WHAT TO DO
[1] Could you copy out, word for word, the part of the Acts class notes that opens with the words containing "1. Prefaces (Luke" and closes with "predecessors (often critical)"?
[2] Can you write the next part of the introductory notes on the Book of Acts, picking up after their last line?

EXTRACT TO READ
-- Opening Marker --
Wednesday, September 9, 2009

Introduction to Acts

Tonight I am starting a class on the Book of Acts. Here are some introductory notes.

I. The Genre of the Book of Acts

A. The last several years have seen a scholarly consensus that Acts falls somewhere in the continuum of ancient historiography, particularly Hellenistic history (Witherington 39-51).

B. Greco-Roman historians had three goals: to be truthful, useful, and entertaining (Aune 95).

C. Ancient historians had a point of view, but were careful to present accurate history.

D. Literary forms of Greco-Roman history (Aune 89-95):

1. Prefaces (Luke 1:1-4; Acts 1:1), which secured the good will of the audience while gaining their attention and disposing them to receive instruction. Hellenistic histories often contained:

a. Requests and dedications

b. Comments on the value of history

c. Mention of predecessors (often critical)

d. Assurance of impartiality

e. Methodology

f. Reasons for the choice of subjects

2. Episodes connected to form a unified composition.

3. Speeches, which often explained motives. Speeches comprise approximately 30% of Acts.

4. Digressions, many times explanatory in nature (as in Acts 23:8).

II. The Characteristics of Narrative Literature

A. Recent scholarship has paid greater attention to the literary features of the narrative sections of the Bible.

B. Typical ingredients of narrative (Osborne 153-173):

1. A narrator (in the case of Acts sometimes in the first person).

2. Narrative time (not necessarily chronological).
-- Closing Marker --
EXTRACTED INFORMATION
-- Opening Marker --
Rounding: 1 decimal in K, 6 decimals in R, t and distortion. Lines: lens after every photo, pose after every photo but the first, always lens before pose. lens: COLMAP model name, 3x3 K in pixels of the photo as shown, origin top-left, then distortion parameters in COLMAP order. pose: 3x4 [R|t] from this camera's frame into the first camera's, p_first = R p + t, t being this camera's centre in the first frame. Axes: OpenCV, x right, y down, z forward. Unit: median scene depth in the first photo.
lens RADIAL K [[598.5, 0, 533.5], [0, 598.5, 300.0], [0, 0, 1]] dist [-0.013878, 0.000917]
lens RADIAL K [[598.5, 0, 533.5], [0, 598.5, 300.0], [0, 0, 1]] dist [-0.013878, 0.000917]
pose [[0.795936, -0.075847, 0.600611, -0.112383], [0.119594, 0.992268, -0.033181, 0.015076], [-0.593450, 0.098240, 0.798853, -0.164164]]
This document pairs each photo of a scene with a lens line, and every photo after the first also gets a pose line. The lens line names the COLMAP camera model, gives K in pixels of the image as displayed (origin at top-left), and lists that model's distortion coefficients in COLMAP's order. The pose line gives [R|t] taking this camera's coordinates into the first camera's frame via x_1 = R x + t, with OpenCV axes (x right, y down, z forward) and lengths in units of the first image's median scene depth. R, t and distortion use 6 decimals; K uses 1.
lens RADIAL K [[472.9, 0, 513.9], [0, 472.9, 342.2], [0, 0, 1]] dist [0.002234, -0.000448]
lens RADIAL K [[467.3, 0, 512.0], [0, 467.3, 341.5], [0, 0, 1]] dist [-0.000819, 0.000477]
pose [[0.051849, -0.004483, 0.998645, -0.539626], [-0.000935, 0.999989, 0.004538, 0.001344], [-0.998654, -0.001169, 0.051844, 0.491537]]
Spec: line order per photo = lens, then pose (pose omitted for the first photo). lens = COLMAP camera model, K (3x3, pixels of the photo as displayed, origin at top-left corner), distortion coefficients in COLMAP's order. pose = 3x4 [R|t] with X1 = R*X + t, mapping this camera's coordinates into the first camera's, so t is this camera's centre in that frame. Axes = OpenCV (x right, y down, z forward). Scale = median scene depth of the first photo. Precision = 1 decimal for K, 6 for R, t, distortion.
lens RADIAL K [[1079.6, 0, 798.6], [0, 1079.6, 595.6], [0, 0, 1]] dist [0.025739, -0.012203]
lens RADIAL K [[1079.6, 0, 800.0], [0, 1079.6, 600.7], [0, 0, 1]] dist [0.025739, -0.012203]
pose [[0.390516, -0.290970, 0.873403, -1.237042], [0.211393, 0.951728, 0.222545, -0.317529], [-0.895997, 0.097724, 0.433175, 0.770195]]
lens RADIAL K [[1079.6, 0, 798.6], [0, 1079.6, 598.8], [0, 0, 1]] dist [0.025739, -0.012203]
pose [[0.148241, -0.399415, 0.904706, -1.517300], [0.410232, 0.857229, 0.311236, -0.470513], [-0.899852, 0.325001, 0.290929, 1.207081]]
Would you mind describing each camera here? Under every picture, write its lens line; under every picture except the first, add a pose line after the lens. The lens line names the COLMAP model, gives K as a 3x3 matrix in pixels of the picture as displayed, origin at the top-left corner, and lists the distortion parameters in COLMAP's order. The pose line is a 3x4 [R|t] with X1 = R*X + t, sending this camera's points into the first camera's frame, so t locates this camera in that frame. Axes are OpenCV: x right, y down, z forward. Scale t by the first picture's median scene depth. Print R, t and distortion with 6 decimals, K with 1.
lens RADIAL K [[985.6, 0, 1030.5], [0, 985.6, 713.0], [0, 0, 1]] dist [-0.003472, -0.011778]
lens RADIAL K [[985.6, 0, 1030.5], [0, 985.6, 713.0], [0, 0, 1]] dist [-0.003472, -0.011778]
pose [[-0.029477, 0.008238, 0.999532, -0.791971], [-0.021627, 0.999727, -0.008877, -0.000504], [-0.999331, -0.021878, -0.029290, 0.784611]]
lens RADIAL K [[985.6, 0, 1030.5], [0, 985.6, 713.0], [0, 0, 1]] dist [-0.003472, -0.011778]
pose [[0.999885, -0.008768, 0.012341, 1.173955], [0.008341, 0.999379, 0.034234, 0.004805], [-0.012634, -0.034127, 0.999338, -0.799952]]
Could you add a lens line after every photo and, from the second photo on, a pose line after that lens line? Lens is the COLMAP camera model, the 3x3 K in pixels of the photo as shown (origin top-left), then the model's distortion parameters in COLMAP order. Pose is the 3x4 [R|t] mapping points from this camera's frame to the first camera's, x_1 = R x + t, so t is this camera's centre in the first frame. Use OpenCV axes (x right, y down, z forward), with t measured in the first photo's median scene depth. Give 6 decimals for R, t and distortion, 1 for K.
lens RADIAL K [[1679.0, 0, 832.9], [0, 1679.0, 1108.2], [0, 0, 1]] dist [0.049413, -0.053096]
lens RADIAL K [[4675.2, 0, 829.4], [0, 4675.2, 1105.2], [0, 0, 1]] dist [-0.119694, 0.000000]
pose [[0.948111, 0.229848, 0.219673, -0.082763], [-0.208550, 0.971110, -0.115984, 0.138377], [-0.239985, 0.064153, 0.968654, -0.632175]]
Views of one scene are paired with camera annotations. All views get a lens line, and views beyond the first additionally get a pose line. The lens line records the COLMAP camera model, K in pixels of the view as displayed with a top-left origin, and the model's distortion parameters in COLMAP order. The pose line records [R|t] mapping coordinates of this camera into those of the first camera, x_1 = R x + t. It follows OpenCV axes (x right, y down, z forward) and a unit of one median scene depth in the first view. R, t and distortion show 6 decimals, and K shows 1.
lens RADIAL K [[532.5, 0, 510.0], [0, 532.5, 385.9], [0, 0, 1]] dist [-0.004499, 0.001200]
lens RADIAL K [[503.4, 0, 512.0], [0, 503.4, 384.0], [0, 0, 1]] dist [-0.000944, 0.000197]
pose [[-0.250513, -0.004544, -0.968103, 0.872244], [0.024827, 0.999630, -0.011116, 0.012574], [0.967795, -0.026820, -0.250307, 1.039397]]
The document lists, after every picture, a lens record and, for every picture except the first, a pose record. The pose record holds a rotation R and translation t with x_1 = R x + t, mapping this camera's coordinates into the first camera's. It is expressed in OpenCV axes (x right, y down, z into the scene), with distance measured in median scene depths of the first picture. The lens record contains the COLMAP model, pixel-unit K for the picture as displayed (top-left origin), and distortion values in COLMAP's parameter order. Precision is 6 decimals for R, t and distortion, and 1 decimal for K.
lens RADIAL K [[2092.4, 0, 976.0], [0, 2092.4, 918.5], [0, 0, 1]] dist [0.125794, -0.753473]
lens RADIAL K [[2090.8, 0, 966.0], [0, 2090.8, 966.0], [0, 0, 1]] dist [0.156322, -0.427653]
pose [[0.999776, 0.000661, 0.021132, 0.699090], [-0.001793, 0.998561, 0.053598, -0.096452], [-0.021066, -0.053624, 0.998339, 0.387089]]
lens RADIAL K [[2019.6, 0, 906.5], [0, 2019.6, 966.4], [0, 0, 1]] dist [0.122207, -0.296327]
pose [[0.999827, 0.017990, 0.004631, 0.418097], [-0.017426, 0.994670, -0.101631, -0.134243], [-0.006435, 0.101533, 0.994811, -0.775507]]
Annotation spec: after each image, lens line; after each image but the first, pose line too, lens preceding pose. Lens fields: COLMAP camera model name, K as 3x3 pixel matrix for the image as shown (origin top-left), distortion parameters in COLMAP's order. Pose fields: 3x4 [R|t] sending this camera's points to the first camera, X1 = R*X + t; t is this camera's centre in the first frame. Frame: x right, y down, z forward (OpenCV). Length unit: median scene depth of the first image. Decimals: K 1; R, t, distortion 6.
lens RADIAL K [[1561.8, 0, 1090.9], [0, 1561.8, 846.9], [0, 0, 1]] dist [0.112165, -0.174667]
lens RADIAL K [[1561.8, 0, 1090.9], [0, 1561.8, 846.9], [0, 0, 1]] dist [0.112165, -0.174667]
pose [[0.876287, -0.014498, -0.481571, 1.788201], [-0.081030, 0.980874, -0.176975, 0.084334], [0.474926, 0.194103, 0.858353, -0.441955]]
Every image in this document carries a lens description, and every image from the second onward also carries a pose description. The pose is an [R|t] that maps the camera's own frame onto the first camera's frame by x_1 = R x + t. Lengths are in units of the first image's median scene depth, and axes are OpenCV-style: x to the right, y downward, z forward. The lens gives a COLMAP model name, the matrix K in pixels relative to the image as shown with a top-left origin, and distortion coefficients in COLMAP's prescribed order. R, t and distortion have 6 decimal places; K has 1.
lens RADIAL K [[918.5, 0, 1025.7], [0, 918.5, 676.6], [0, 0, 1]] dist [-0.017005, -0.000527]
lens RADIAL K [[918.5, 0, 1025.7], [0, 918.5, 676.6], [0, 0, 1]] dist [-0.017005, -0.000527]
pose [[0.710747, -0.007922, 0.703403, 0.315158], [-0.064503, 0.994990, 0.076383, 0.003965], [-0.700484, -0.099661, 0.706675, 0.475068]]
-- Closing Marker --
TASK-BY-TASK RESULTS
[1]
1. Prefaces (Luke 1:1-4; Acts 1:1), which secured the good will of the audience while gaining their attention and disposing them to receive instruction. Hellenistic histories often contained:

a. Requests and dedications

b. Comments on the value of history

c. Mention of predecessors (often critical)

[2]
3. Plot, usually centered around conflict of some kind (in Acts, it is the opposition to the spread of the gospel).

4. Characters (in Acts, secondarily Peter and Paul, primarily the Holy Spirit).

5. Setting (particularly in Acts this is geographical).

6. Literary techniques such as irony, comedy, repetition (two conversion stories are told three times: Cornelius and Paul; and three times Paul says he is going to the Gentiles – 13:46; 18:6; 28:28).

III. The Structure of the Book of Acts

A. Many ways to analyze the structure

1. By geography (Jerusalem – Judea and Samaria – End of the earth)

2. By evangelism (Jews, transitional, Gentile)

3. By evangelists (Peter, Philip and Barnabas, Paul)

B. Key to structure: Luke’s summaries (6:7; 9:31; 12:24; 16:5; 19:20).

C. On this basis, here is a suggested structure:

1. Peter, Apostle to the Jews (Acts 1:1-12:24)

a. The gospel in Jerusalem (1:1-6:7)

b. The gospel in Judea, Galilee and Samaria (6:8-9:31)

c. The gospel begins to reach Gentiles (9:32-12:24)

2. Paul, Apostle to the Gentiles (12:25-28:31)

a. The gospel in eastern Asia Minor (12:25-16:5)

b. The gospel in western Asia Minor and Europe (16:6-19:20)

c. The gospel in Rome (19:21-28:31)

IV. Narrative Parallels in Acts

A. Parallels between Luke and Acts. Remember that Acts is volume two of a two-part work. As Luke weaves his narrative, there are many parallels between the gospel and Acts:

1. Both have a preface dedicated to Theophilus (1:1-4; 1:1-5).

2. Both mention the coming of the Spirit at the beginning (3:22; 2:1-13). Luke mentions the Spirit more than all other gospel writers, and Acts could rightly be called the “Acts of the Holy Spirit.”

3. Both contain an opening sermon which sets the tone for the rest of the book – particularly the theme of rejection by Jews and the acceptance of Gentiles (4:16-30; 2:14-40).

4. Both mention a lame man healed by the authority of Jesus (5:17-26; 3:1-10).

5. Both mention conflicts with leaders of the Jews (5:29-6:11; 4:1-8:3).

6. Both mention a centurion who was well regarded by the Jews sending men to ask for help (7:1-10; 10:1-34).

7. Both mention a resurrection in connection with a widow (7:11-17; 9:36-43).

8. Both conclude with proclaiming the gospel to the nations (24:47; 28:29-30).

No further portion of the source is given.